HERMAN, Judith L.: Die Narben der Gewalt [Sachbuch]
Judith L. HERMAN: Die Narben der Gewalt. Traumatische Erfahrungen verstehen und überwinden
(Berlin 1994; Neuauflage mit Nachwort der Autorin von 1997: Paderborn 2003)
Grundlagenwerk zu diesem Thema und unverzichtbar für alle, die professionell oder als HelferIn/BegleiterIn mit komplexer Traumatisierung zu tun haben. Gängige diagnostische Kategorien berücksichtigen im Allgemeinen zu wenig, was es bedeutet, wenn ein Mensch Opfer geworden ist. Herman interpretiert Symptome wie therapeutische Ansätze konsequent vom Blickwinkel der individuellen Erfahrung aus. Andererseits zeigt gerade sie strukturelle Zusammenhänge zwischen privater und öffentlicher/gesellschaftlicher/politischer Gewalt auf. – Im Mittelpunkt der therapeutischen Unterstützung steht für Judith Herman die Wiederherstellung menschlicher Verbundenheit und Handlungsfähigkeit.
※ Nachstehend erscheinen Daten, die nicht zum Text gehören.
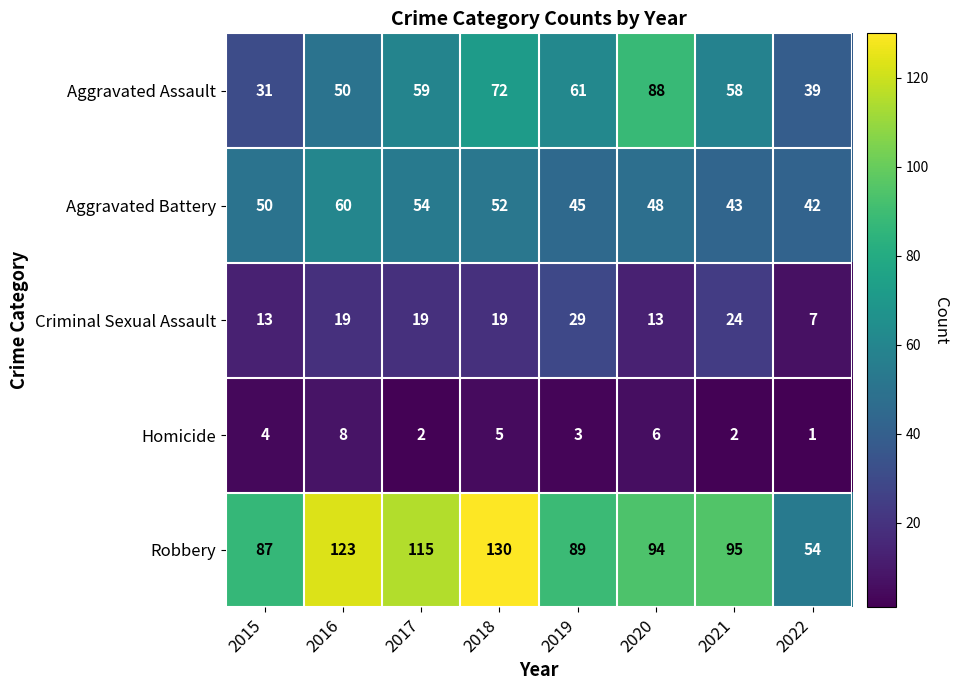

Which series has the largest range (max minus min)?

Robbery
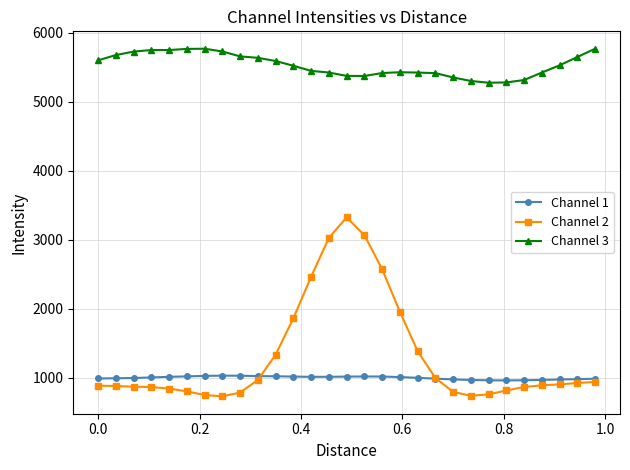

Count the number of categories in the chart.

29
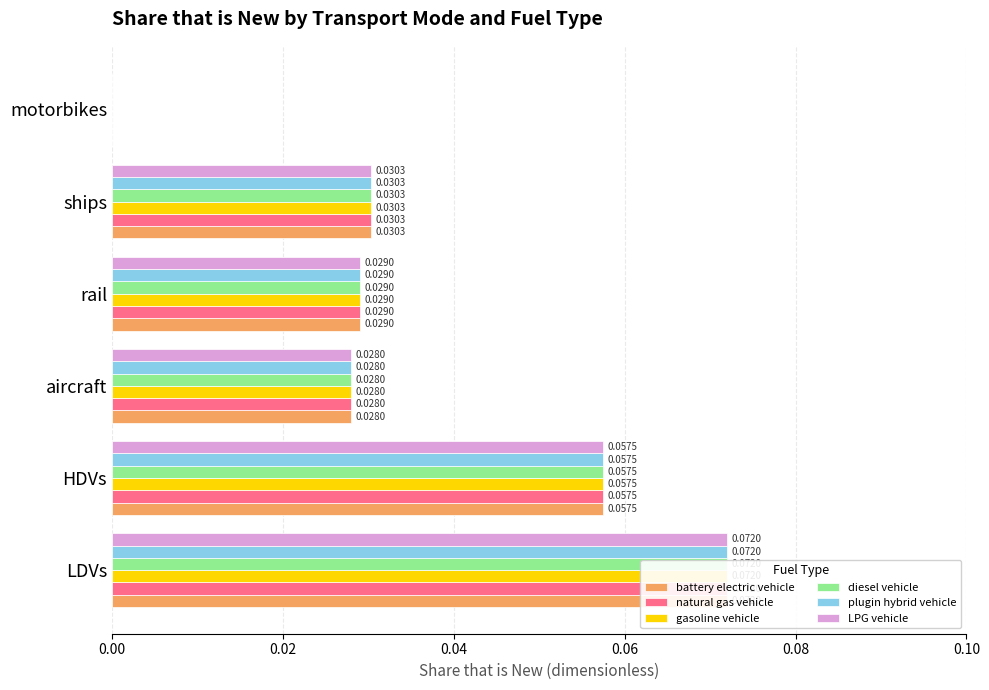

What is the maximum value for battery electric vehicle?

0.1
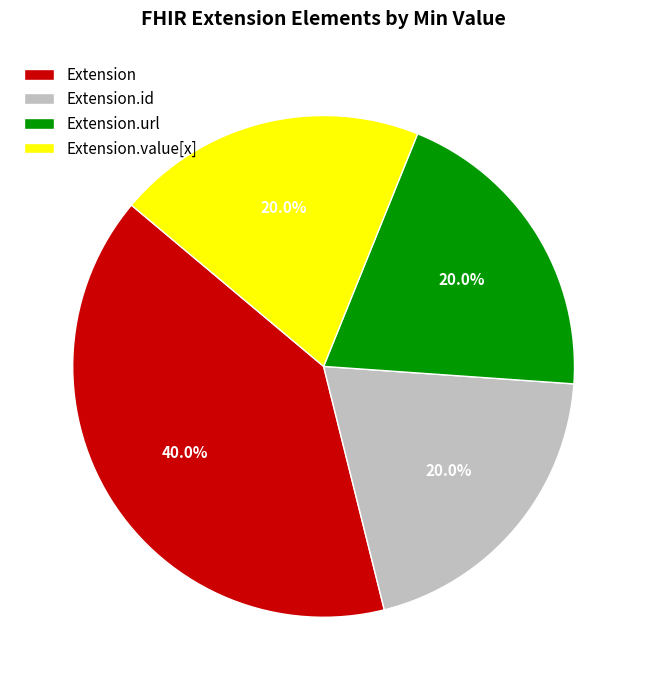

Does Extension.id represent more than half of the total?

No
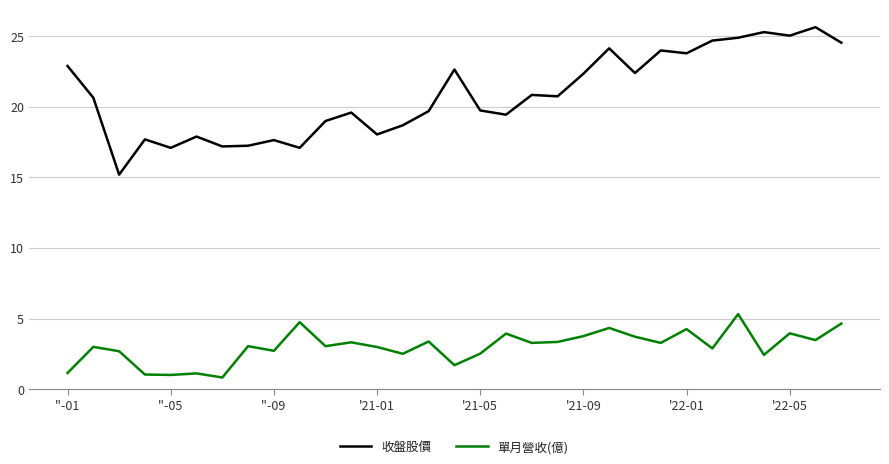

In 單月營收(億), how many points are lower than both neighbors (excluding endpoints)?

11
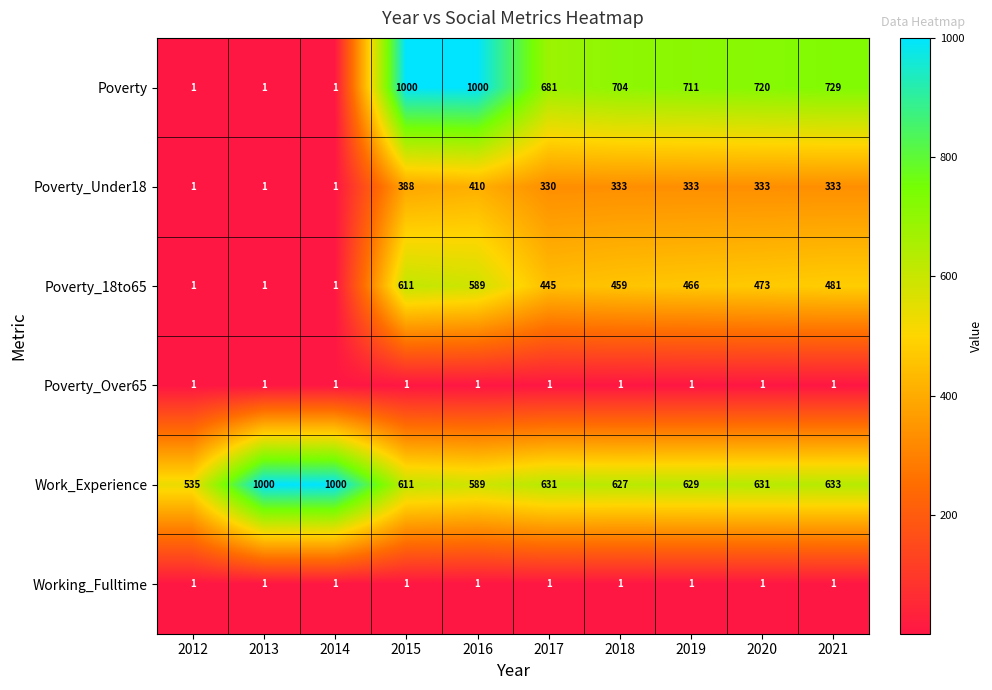

Which series has the largest total across all categories?

Work_Experience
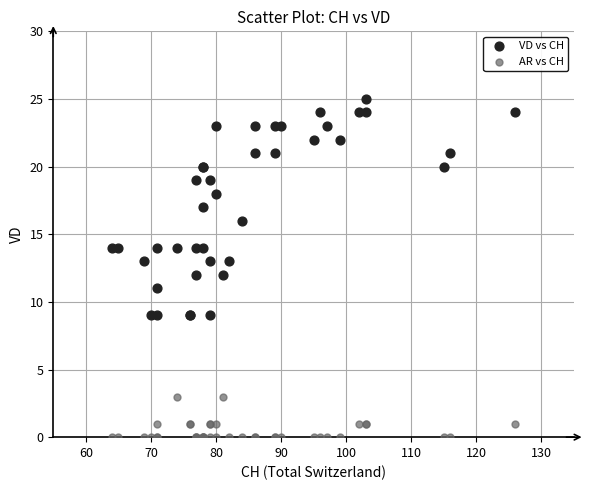

Which series has the widest spread of Y values?

VD vs CH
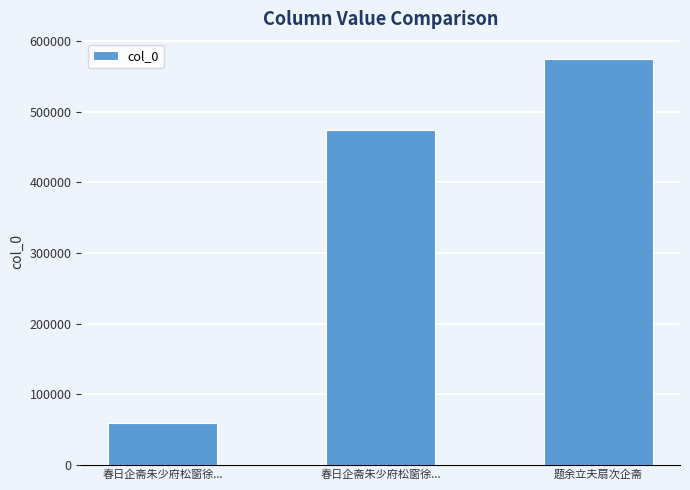

What is the approximate value at 春日企斋朱少府松窗徐...?

473746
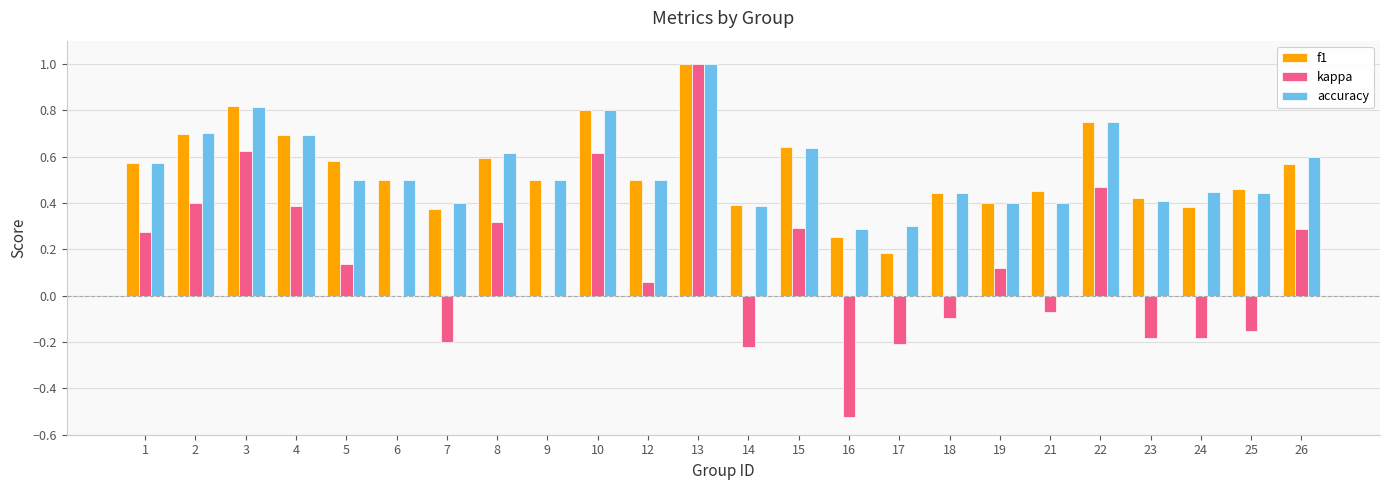

Where does the kappa series first go above 0?

1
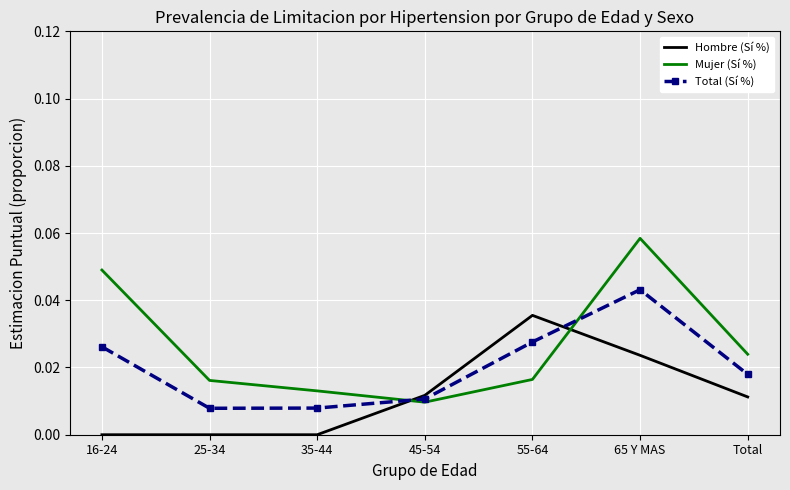

True or false: Mujer (Sí %) has a value of 0.0 at 25-34.

True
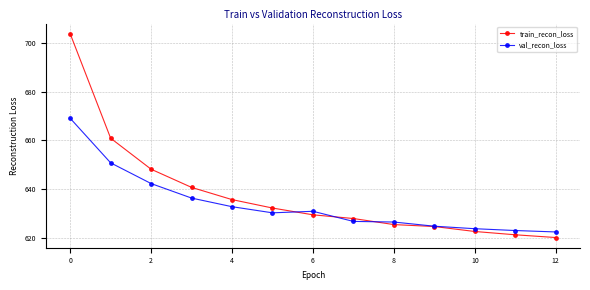

Which series has the largest total across all categories?

train_recon_loss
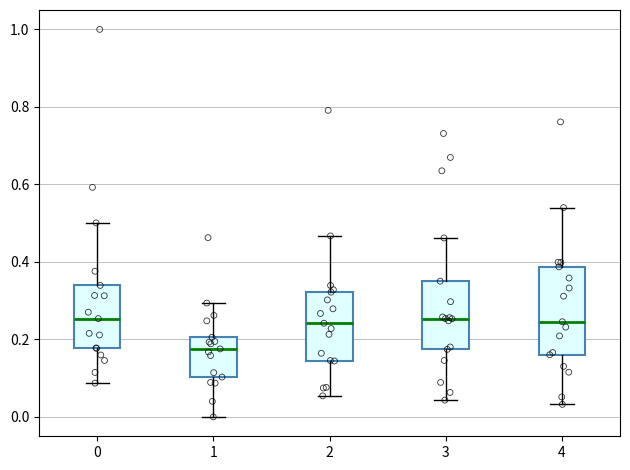

Reading left to right, read every box against the y-axis: the position of its median line, the range the box covers, and the ends of its whiskers. The values are not printed on the chart, so give them approximately, as read against the axis.

0: median 0.26, box 0.18 to 0.34, whiskers 0.08 to 0.50
1: median 0.18, box 0.10 to 0.20, whiskers 0.00 to 0.30
2: median 0.24, box 0.14 to 0.32, whiskers 0.06 to 0.46
3: median 0.26, box 0.18 to 0.36, whiskers 0.04 to 0.46
4: median 0.24, box 0.16 to 0.38, whiskers 0.04 to 0.54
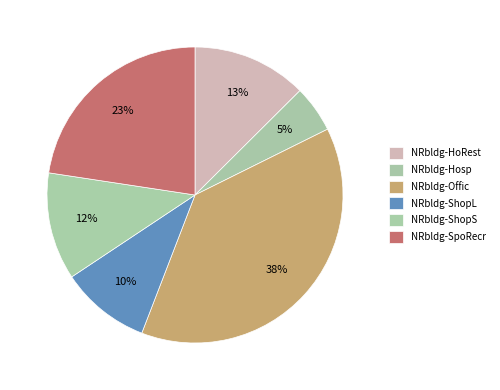

Is there a majority slice in this chart?

No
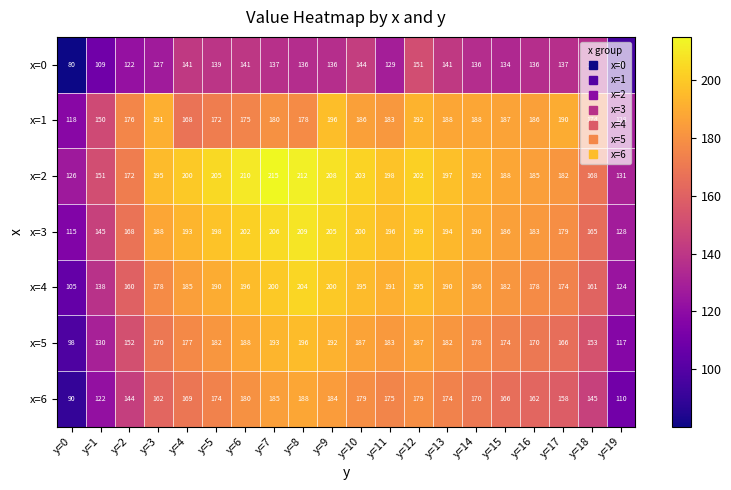

True or false: x=3 has a value of 36 at y=1.

False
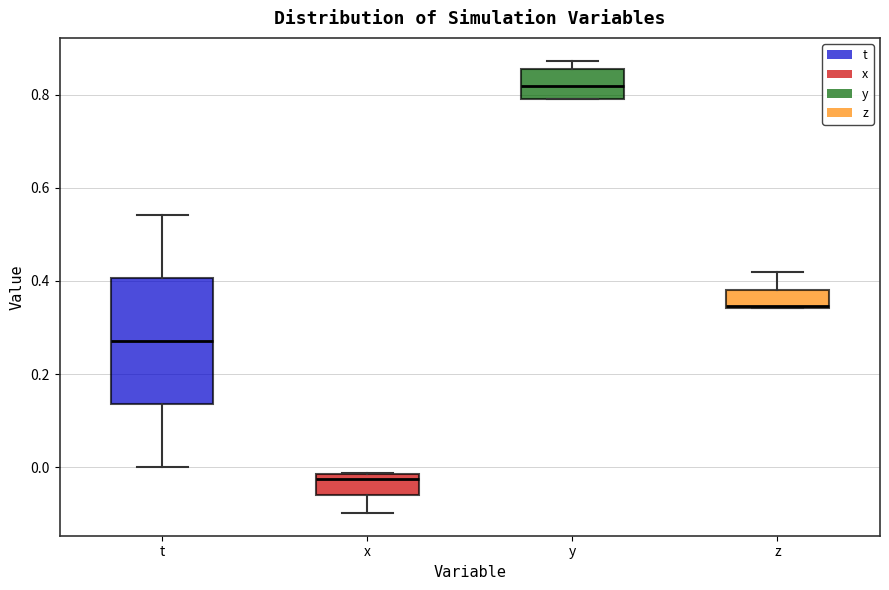

Reading left to right, read every box against the y-axis: the position of its median line, the range the box covers, and the ends of its whiskers. The values are not printed on the chart, so give them approximately, as read against the axis.

t: median 0.28, box 0.14 to 0.40, whiskers 0.00 to 0.54
x: median -0.02 (just below the box's upper edge), box -0.06 to -0.02, whiskers -0.10 to -0.02
y: median 0.82, box 0.80 to 0.86, whiskers 0.80 to 0.88
z: median 0.34, box 0.34 to 0.38, whiskers 0.34 to 0.42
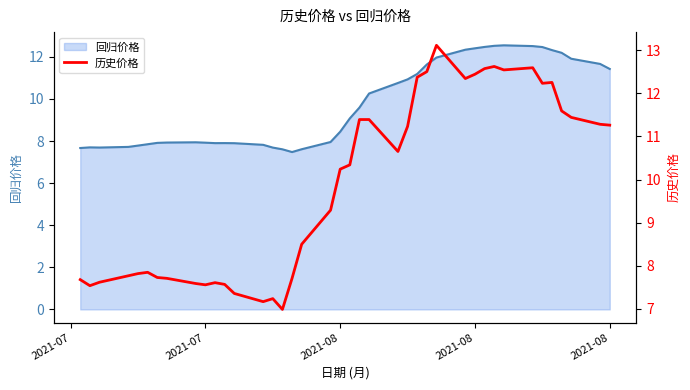

What is the value of the 26th point from the left?

12.4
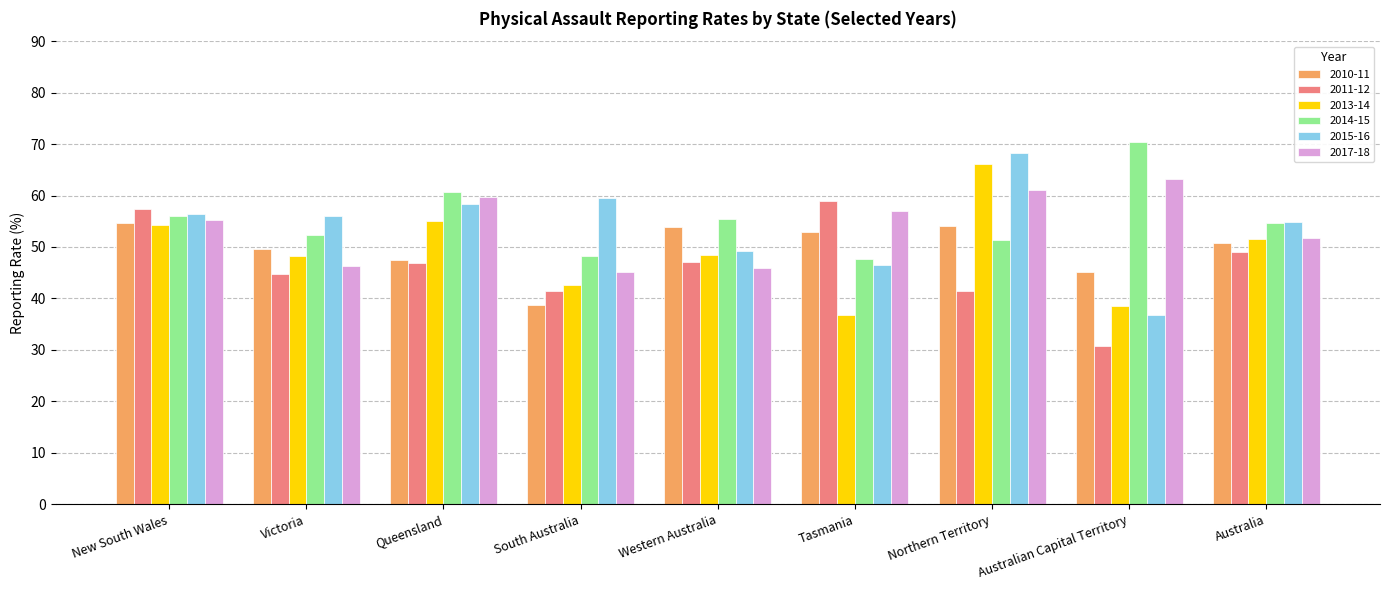

What is the difference between the 2013-14 values at South Australia and Western Australia?

5.8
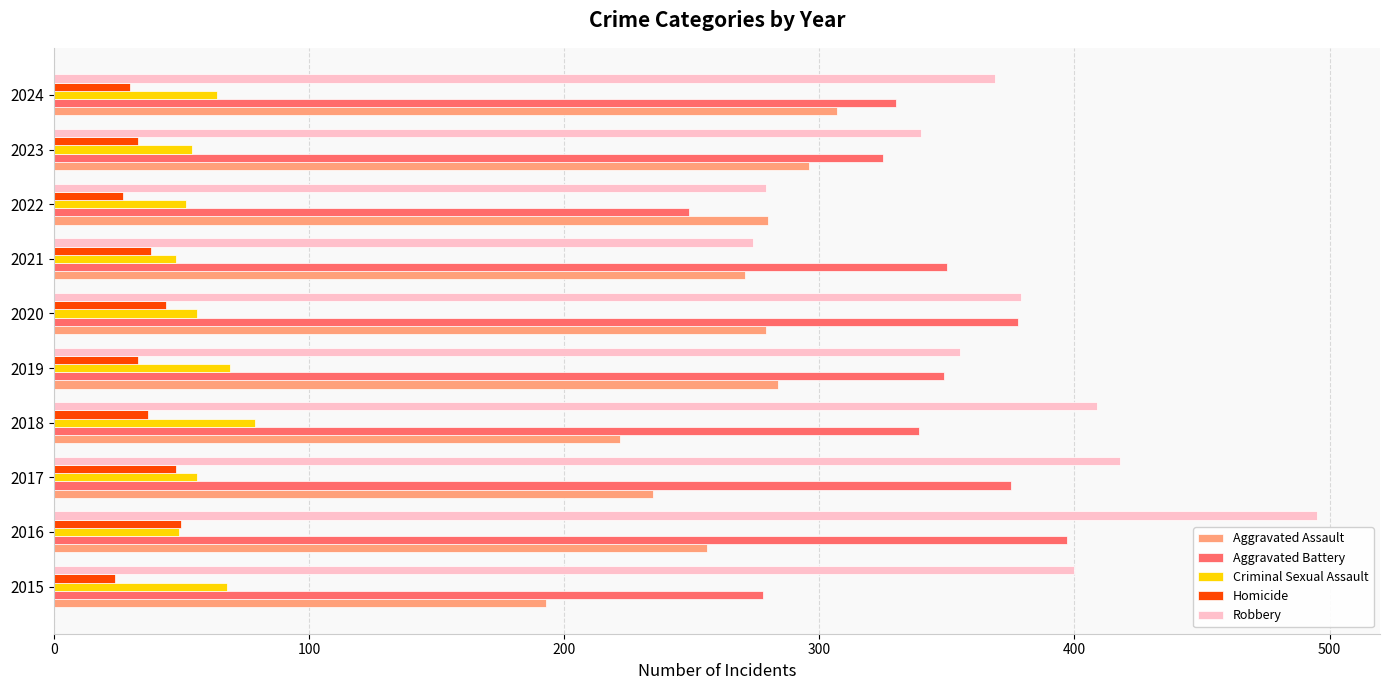

What is the average value of the Robbery series?

372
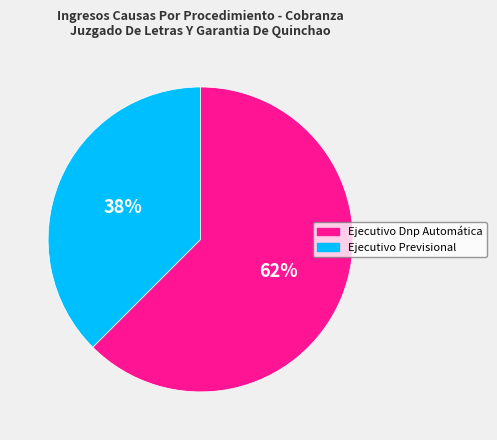

Which has a higher value, Ejecutivo Previsional or Ejecutivo Dnp Automática?

Ejecutivo Dnp Automática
Dies beginnt bei der Bereitschaft der Therapeutin/des Therapeuten, genau und mit innerer Beteiligung zuzuhören.
In ihrem Nachwort von 1997 warnt die US-Psychiaterin, daß durch das zunehmende Interesse einer neuen Generation von Grundlagenforschern, "(...) die von einer abstrakteren wissenschaftlichen Neugier getrieben werden", "integrative Konzepte und kontextuelles Verständnis psychischer Traumata verlorengehen könnten". Es besteht auch die Gefahr, "daß sich die Forschung auf eine verengte, vorwiegend biologische Perspektive fixiert".
Das Werk setzt keine psychologischen Fachkenntnisse voraus und eignet sich hervorragend als allgemeine Einführung in die unterstützende/therapeutische Arbeit mit Überlebenden traumatischer Erfahrungen.